#### Working data
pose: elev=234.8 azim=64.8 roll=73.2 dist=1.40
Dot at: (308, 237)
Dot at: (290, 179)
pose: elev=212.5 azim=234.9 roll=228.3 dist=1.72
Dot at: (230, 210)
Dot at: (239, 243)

* * *

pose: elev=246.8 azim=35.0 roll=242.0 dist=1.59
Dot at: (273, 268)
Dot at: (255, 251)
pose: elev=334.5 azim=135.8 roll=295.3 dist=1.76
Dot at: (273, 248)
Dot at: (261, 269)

---

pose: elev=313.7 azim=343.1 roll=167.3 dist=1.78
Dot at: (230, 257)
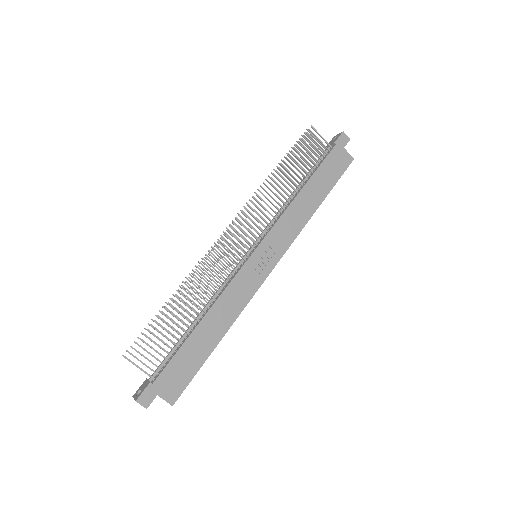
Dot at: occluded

#### What the exercise asks
Copy the rows verbatim, beginning at the line that contains "pose: elev=334.5 azim=135.8" and stopping after the line that contains "Dot at: (261, 269)".

#### Expected answer
pose: elev=334.5 azim=135.8 roll=295.3 dist=1.76
Dot at: (273, 248)
Dot at: (261, 269)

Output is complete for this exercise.